■ **DOCUMENT TEXT**:
Working quickly through the plane’s shut-down procedure to clear the engine of the unburned fuel still flowing into the 18 cylinder engine, the captain reached a few inches forward with his left hand to the Ignition Switch at the front of the Left Distribution Consul to turn the Magneto selector knob clockwise from the BOTH ON to the BOTH OFF position. Switching hands on the control stick to begin the fuel evaporation process, Pappy moved the Cooling Flaps levers on the Right Hand Consul to the OPEN position and then the Alternate Air Control to the IN position.

Trading hands again, the Arkansas pilot reached for the Engine Control Unit quadrant beside him and pinching the black Bakelite knob of the Prop Control lever with his left thumb and forefinger he pulled it back and down to put it into Low Pitch, High RPM mode.

 

In the last step of the evaporation process, Pappy moved the Blower Lever in the left consul forward with the same grasp until it clicked into its neutral position and then moved the Mixture Control Lever in the same unit into its IDLE CUT-OFF position. Two thousand feet of altitude has now been lost and after taking a moment to reflect on his next task, Reid decides enough time has passed to attempt an engine restart.

Reid has sufficient altitude for this first attempt but if the engine doesn’t respond to his efforts, he will have to make a decision: to take a chance and keep trying to revive his power plant or to “hit the silk” while still high enough to drift away from enemy territory and pray for a PBY “Dumbo” rescue. To be captured by the Japanese would probably be a ‘death sentence’ and maybe, just maybe, a buddy would notice the splash of his plane or see the big white dome of his parachute and protect him from becoming ‘target practice’ for the Japanese fighter pilots.

F4U-1 Cockpit, Right Panel

Reaching forward a few inches with his left hand to the Fuel Switch Control, Pappy turned its knob clockwise one position from BOTH to RESERVE to raise the fuel pressure temporarily. Switching hands again, the captain grasped the Mixture Control lever once more and moved it back and forth once to aide in the fuel flow into the induction system.

■ **EXERCISE 1**:
Answer these questions from the engine-restart passage:
(a) To which position did the captain turn the Magneto selector knob?
(b) How much altitude has been lost by the time Reid decides to attempt a restart?
(c) Which position did Pappy turn the Fuel Switch Control knob to?
■ **EXERCISE 2**: From the engine-restart passage, list every control position written entirely in capital letters.
■ **EXERCISE 3**: Repeat the part of the engine-restart passage starting with "Working quickly through" and going on through "the IN position.".

Data extracted from a collection
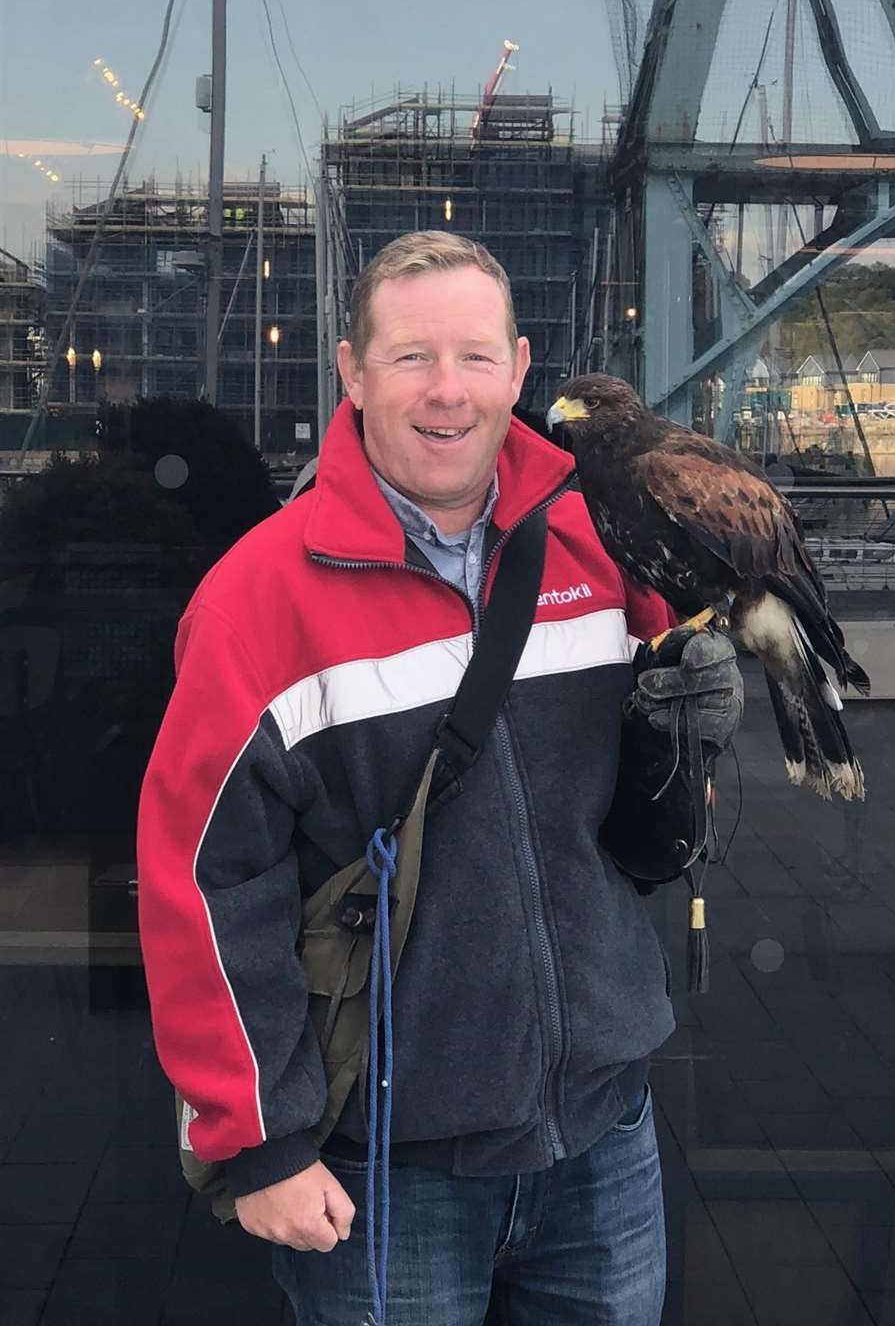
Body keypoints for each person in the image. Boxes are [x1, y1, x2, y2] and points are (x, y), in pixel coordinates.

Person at [137, 231, 742, 1325]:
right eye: (412, 357)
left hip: (601, 1142)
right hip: (384, 1171)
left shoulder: (603, 543)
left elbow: (653, 832)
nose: (447, 392)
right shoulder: (256, 601)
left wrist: (686, 741)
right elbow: (202, 885)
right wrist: (257, 1144)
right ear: (353, 373)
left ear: (519, 371)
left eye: (474, 358)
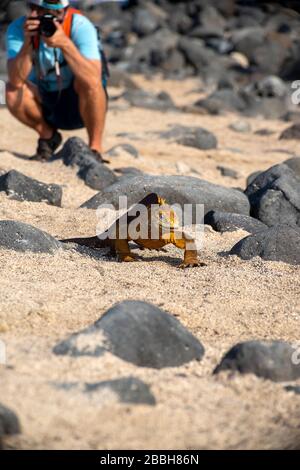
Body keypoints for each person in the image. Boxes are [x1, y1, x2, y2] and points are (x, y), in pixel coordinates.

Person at [5, 0, 108, 161]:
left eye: (50, 12)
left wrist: (65, 44)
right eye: (36, 9)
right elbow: (15, 80)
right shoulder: (19, 29)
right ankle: (48, 137)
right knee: (12, 91)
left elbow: (94, 79)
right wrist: (28, 44)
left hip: (79, 102)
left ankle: (95, 148)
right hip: (46, 100)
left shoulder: (80, 25)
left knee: (90, 83)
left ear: (64, 12)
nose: (37, 16)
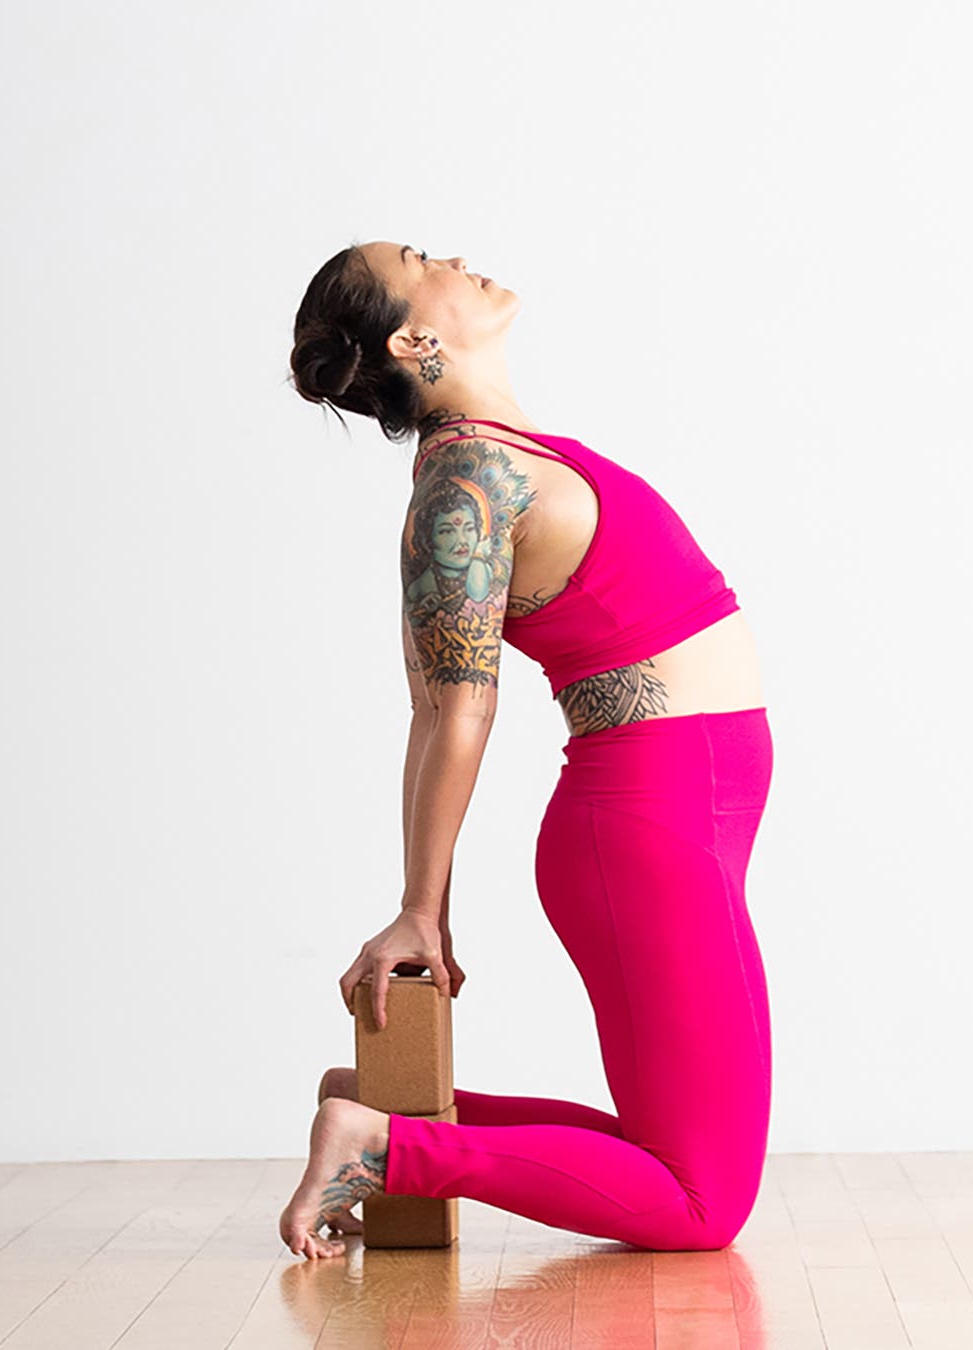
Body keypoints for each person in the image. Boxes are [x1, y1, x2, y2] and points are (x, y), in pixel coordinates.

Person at [274, 240, 776, 1256]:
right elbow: (449, 709)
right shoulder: (466, 483)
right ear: (416, 337)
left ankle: (394, 1116)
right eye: (425, 261)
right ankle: (385, 1150)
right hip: (647, 830)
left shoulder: (514, 452)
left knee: (671, 1151)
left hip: (689, 821)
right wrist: (423, 911)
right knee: (701, 1206)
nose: (455, 258)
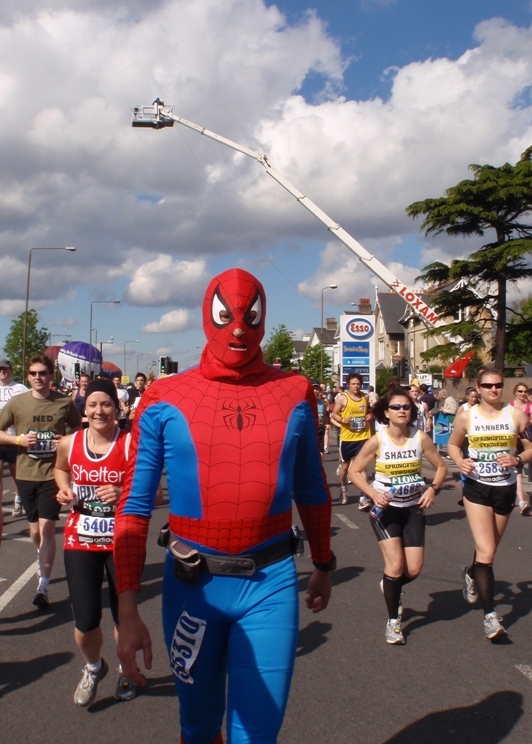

■ **EXERCISE OUTPUT 1**:
(a) BOTH OFF
(b) Two thousand feet
(c) RESERVE

■ **EXERCISE OUTPUT 2**: BOTH ON, BOTH OFF, OPEN, IN, IDLE CUT-OFF, BOTH, RESERVE

■ **EXERCISE OUTPUT 3**:
Working quickly through the plane’s shut-down procedure to clear the engine of the unburned fuel still flowing into the 18 cylinder engine, the captain reached a few inches forward with his left hand to the Ignition Switch at the front of the Left Distribution Consul to turn the Magneto selector knob clockwise from the BOTH ON to the BOTH OFF position. Switching hands on the control stick to begin the fuel evaporation process, Pappy moved the Cooling Flaps levers on the Right Hand Consul to the OPEN position and then the Alternate Air Control to the IN position.